Relates directly to the issue at hand. Without the expectation that universities handle sexual assault cases internally, the victim in this case doesn't sue the school and Oregon has no reason to go digging in her private counseling records. This only happens because Oregon is being expected to be both her health provider and her legal protector from assault, creating the conflicting interests.
Sent from MGoBlog HD for iPhone & iPad
started to feel obligated to take on these roles of investigation, evidence collection, adjudication, etc.?
I'm just not familiar with the chronology of historical events (i.e. acts of violent crime on campus) that would have led university officials, or even their donors or tax-paying public, to believe that institutions designed for educating people must now take on such broad and deep roles for which they are woefully unqualified and understaffed.

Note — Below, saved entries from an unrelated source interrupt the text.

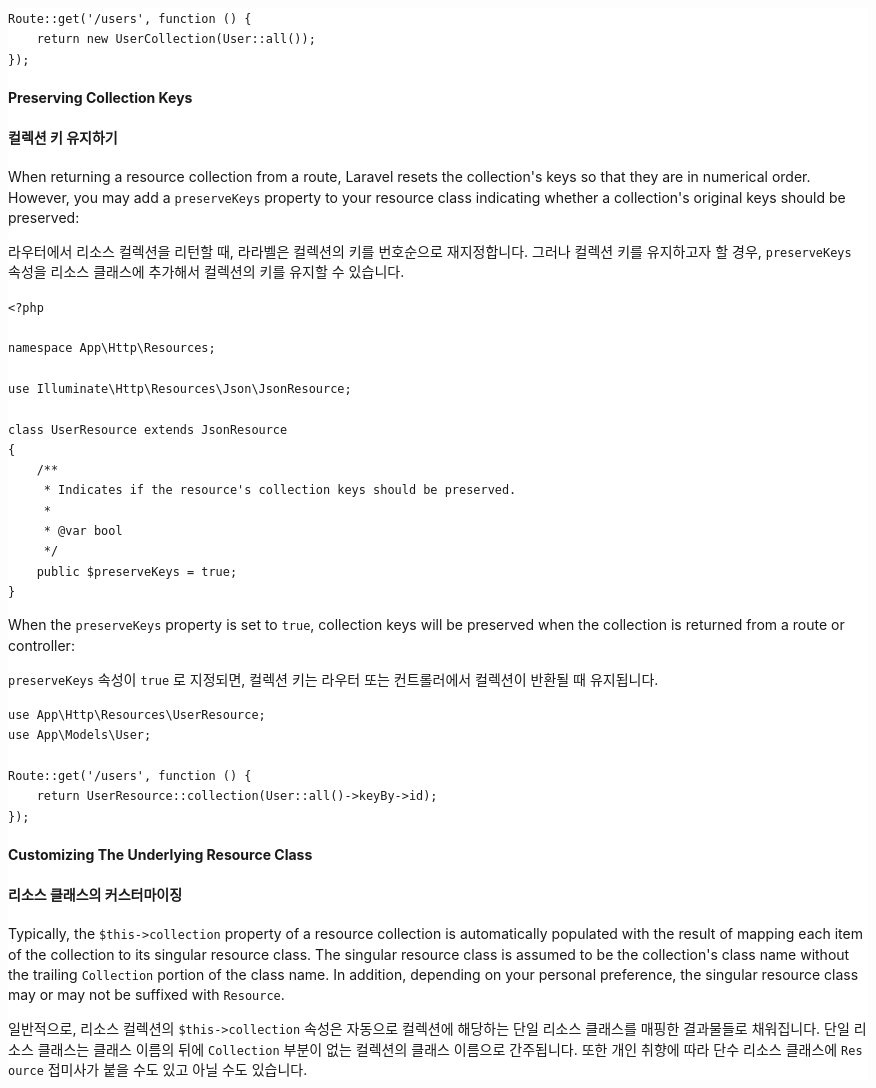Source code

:     Route::get('/users', function () {
        return new UserCollection(User::all());
    });

<a name="preserving-collection-keys"></a>
#### Preserving Collection Keys
#### 컬렉션 키 유지하기

When returning a resource collection from a route, Laravel resets the collection's keys so that they are in numerical order. However, you may add a `preserveKeys` property to your resource class indicating whether a collection's original keys should be preserved:

라우터에서 리소스 컬렉션을 리턴할 때, 라라벨은 컬렉션의 키를 번호순으로 재지정합니다. 그러나 컬렉션 키를 유지하고자 할 경우, `preserveKeys` 속성을 리소스 클래스에 추가해서 컬렉션의 키를 유지할 수 있습니다.

    <?php

    namespace App\Http\Resources;

    use Illuminate\Http\Resources\Json\JsonResource;

    class UserResource extends JsonResource
    {
        /**
         * Indicates if the resource's collection keys should be preserved.
         *
         * @var bool
         */
        public $preserveKeys = true;
    }

When the `preserveKeys` property is set to `true`, collection keys will be preserved when the collection is returned from a route or controller:

`preserveKeys` 속성이 `true` 로 지정되면, 컬렉션 키는 라우터 또는 컨트롤러에서 컬렉션이 반환될 때 유지됩니다.

    use App\Http\Resources\UserResource;
    use App\Models\User;

    Route::get('/users', function () {
        return UserResource::collection(User::all()->keyBy->id);
    });

<a name="customizing-the-underlying-resource-class"></a>
#### Customizing The Underlying Resource Class
#### 리소스 클래스의 커스터마이징

Typically, the `$this->collection` property of a resource collection is automatically populated with the result of mapping each item of the collection to its singular resource class. The singular resource class is assumed to be the collection's class name without the trailing `Collection` portion of the class name. In addition, depending on your personal preference, the singular resource class may or may not be suffixed with `Resource`.

일반적으로, 리소스 컬렉션의 `$this->collection` 속성은 자동으로 컬렉션에 해당하는 단일 리소스 클래스를 매핑한 결과물들로 채워집니다. 단일 리소스 클래스는 클래스 이름의 뒤에 `Collection` 부분이 없는 컬렉션의 클래스 이름으로 간주됩니다. 또한 개인 취향에 따라 단수 리소스 클래스에 `Resource` 접미사가 붙을 수도 있고 아닐 수도 있습니다.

I liken it to re-assigning federal IRS investigators to start plowing the roads of New England in the winter time, while those previous roadgrader drivers are re-assigned to start investigating income tax fraud and prepare predictive analytics of future fraudulent activities. That's dumb.
Title IX. That and the White House pushing this issue a couple of years ago.
Yes. OCR has recently (current administration) pushed hard on an interpretation of Title IX that requires every institution to adjudicate sexual assault accusations, and sets certain standards for punishments and standards of evidence. Look up the 2011 "Dear Colleague" letter for more information.
Notably to this blog, it was this letter that caused Michigan to reopen the case against Gibbons (which had originally been closed in 2009).
Sent from MGoBlog HD for iPhone & iPad
I'll defer to others on the board as to whether Oregon CAN do this, but the fact that they DID do it is an abomination. I hope members of the media point this out.
There should be a disclaimer in every U of M counseling center / clinic until this loophole is closed. Privacy is the foundation of medicine and medical societies need to be made aware of this nonsense.
And the University of Oregon are incredible tools for taking advantage of this, irrespective of its legality.
counseling and workplace health services has the same loopholes. They don't care about your health they just want access to your records.
I find it interesting that the author didn't bother to ask the question, or go down the road of inquiry at all, of whether the University violated state privacy laws. Remember, federal law sets the floor; states can always adopt a more stringent standard. A very cursory glance indicates that Oregon law has a much more limited disclosure / internal sharing standard (which does not appear to allow for the sharing that occurred in this situation).